TONY CASTRO IS THE AUTHOR of the critically acclaimed biography Mickey Mantle: America’s Prodigal Son, which The New York Times called the best book ever written about the Yankee Hall of Fame legend.
Mantle befriended Castro in 1970 when he was a young reporter in Dallas where the recently retired switch-hitting great was living — and trying, with some surprising difficulty, to find a life for himself after baseball in an overwhelmingly football town that just happened to be home to the new “America’s team,” the Dallas Cowboys.
Tony Castro, 1964, covering his first presidential campaign |
“The only time I saw Mickey play in person was the day the Astrodome opened in Houston,” says Castro. “But two or three times a week I wound up in a foursome playing golf with Mickey and seeing him drive balls 350 yards, sometimes more — with a wood driver, if you can imagine — and realizing that if they’d had the designated hitter back then, he could have played another two or three years.”
Castro is also the author of the landmark civil rights history Chicano Power: The Emergence of Mexican America (E.P. Dutton, 1974), which Publishers Weekly hailed as “brilliant… a valuable contribution to the understanding of our time.”
Tony is currently working on a dual biography of baseball greats Babe Ruth and Lou Gehrig, Gehrig and the Babe: The Friendship, The Feud, and a rite of passage memoir, The Prince of South Waco: Images and Illusions of a Youth.
A former staff writer for Sports Illustrated, Castro was a Nieman Fellow at Harvard University where he did graduate work on American Studies and politics — and studied under Homeric scholar and translator Robert Fitzgerald and Mexican Nobel laureate Octavio Paz.
As a journalist, Castro was a prize-winning columnist and political writer whose work has included covering American presidential campaigns since 1964, reporting on civil wars in Central America and traveling with his Chicano activist friend Carlos Guerra to Cuba in the late 1960s where they met with Fidel Castro.

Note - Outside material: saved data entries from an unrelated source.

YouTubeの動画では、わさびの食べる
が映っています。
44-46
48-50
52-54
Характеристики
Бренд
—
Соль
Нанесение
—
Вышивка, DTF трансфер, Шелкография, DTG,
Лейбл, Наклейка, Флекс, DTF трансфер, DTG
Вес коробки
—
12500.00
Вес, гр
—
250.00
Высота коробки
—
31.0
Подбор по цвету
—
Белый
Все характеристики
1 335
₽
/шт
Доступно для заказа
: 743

Castro’s reporting has appeared in The Washington Post, the Los Angeles Times, the Dallas Morning News and The Texas Observer. He was a columnist at the Los Angeles Herald Examiner for the late legendary editor, Jim Bellows. Most recently, Castro reported on politics and pop culture for the Los Angeles Daily News.
A native of Waco, Texas, Castro is a graduate of Baylor University and was also a fellow at the Washington Journalism Center.
He was a founding board member of the Reporters Committee for Freedom of the Press and served as a trustee of the Greater Houston Human Relations Commission.
Castro was also formerly a board member of the Los Angeles Press Club.